In this version of Durham, it wasn’t a rare sighting to often see two people paired up for musical gain and execution. Toon & The Real Laww. Blaze The Sky (SkyBlew and Azon Blaze). The Koolest (Danny Blaze and Dinero P). Wreck-N-Crew (Trie Cartier and Dope Sutton). All of it probably stemming from NC’s own hip-hop forebears Little Brother, and the early-2000s Justus League era that birthed them (and Petey Pablo before that). While over a decade later it may have been common sight to see these pairings out and about on a stage bringing the house down with electric performances, it’d be a far cry to say that we were really “community“-oriented in the truest sense.

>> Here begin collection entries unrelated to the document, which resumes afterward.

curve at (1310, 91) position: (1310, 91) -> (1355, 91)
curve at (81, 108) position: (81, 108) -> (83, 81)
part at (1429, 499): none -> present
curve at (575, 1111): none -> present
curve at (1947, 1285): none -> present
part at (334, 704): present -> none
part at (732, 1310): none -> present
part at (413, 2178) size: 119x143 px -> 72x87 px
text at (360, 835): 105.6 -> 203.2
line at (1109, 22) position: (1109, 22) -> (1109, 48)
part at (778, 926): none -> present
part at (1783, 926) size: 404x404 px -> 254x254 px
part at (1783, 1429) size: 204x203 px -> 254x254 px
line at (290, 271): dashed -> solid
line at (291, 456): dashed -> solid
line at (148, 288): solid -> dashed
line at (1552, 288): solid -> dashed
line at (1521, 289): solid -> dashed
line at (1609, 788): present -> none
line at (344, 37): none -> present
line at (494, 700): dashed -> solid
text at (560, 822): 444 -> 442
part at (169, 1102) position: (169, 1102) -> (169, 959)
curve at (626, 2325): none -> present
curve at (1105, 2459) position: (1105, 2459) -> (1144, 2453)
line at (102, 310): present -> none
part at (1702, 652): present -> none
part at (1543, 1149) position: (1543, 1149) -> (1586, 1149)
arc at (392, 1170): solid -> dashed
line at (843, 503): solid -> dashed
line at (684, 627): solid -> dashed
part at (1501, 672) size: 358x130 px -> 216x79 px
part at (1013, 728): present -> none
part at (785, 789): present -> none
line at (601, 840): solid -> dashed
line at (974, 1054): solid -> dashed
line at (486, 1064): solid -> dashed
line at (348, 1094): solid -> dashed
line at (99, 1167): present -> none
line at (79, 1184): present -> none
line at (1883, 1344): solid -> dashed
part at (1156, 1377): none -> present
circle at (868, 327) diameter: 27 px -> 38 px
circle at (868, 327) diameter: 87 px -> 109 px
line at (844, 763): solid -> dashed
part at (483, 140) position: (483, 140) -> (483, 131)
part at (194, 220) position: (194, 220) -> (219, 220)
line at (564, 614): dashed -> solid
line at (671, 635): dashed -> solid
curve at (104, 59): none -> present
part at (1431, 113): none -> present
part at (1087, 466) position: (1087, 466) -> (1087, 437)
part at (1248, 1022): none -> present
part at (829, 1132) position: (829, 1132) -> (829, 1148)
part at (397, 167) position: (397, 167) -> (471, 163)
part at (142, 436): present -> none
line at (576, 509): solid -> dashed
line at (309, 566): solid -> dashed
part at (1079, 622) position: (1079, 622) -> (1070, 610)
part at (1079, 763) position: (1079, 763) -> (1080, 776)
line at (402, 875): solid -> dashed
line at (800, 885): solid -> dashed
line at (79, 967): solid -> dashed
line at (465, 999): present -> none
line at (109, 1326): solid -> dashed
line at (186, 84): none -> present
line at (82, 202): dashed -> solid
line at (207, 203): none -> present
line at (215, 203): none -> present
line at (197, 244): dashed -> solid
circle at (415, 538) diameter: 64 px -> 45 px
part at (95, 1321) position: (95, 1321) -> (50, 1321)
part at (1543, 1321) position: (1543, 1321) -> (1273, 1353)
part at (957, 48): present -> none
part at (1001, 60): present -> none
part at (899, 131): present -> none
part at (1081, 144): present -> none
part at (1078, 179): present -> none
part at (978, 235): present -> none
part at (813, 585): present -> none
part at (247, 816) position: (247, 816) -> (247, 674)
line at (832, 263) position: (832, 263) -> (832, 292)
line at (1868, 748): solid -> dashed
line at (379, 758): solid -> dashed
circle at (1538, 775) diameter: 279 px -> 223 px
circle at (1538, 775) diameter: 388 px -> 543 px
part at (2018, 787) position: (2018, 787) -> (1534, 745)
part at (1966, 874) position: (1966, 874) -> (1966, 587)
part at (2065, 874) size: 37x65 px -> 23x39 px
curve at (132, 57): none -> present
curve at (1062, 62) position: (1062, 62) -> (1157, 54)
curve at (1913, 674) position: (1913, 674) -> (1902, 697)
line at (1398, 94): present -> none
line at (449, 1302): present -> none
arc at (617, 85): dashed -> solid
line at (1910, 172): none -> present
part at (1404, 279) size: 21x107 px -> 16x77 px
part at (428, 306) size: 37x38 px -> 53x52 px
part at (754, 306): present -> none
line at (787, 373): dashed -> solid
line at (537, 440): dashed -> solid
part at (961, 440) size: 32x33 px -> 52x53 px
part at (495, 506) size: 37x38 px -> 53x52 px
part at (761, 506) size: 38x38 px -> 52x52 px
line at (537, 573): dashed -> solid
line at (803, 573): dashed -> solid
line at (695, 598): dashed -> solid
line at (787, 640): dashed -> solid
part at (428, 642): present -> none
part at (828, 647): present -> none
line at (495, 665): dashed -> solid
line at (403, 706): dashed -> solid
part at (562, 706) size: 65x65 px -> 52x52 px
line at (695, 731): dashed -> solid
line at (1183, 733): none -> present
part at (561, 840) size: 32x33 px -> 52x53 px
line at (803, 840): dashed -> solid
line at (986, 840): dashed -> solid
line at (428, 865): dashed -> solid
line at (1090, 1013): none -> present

Somehow, in the years following that early-2010s surge of NC talent and collaboration (or more specifically, Triangle talent), we figured that being in a clique was the move. Everyone wanted the success of a Pro Era, A$AP Mob, or even a Wu-Tang without realizing what all that entailed. Not recognizing that these weren’t random stumblings into success, but rather planned and fully involved manifestations; that it’s difficult to begin a movement when those involved all have different motives.

Don’t get me wrong. At the end of the day, all of us have our own life-specific reasons as to why we pursue or don’t pursue certain things. Make certain decisions. Execute certain actions. This does not, however, mean that two things can’t be true at once: yes, you want success for yourself, but you also want your mother to be happy. These two ideas don’t have to be mutually exclusive, but instead, can be two different boards used to build the same boat.

From the years 2013-2018 in the Triangle, it felt like every artistic entity had, or was beginning to make, their own clique. Posse if you will. Groups of persons who all rocked with that one noteworthy artist or music group. From afar, these groups of people looked exciting — mass movements all supporting one particular artist, repping wherever and whenever. A sign of solidarity. Which, it could be argued, is one of the sole concepts behind “community.”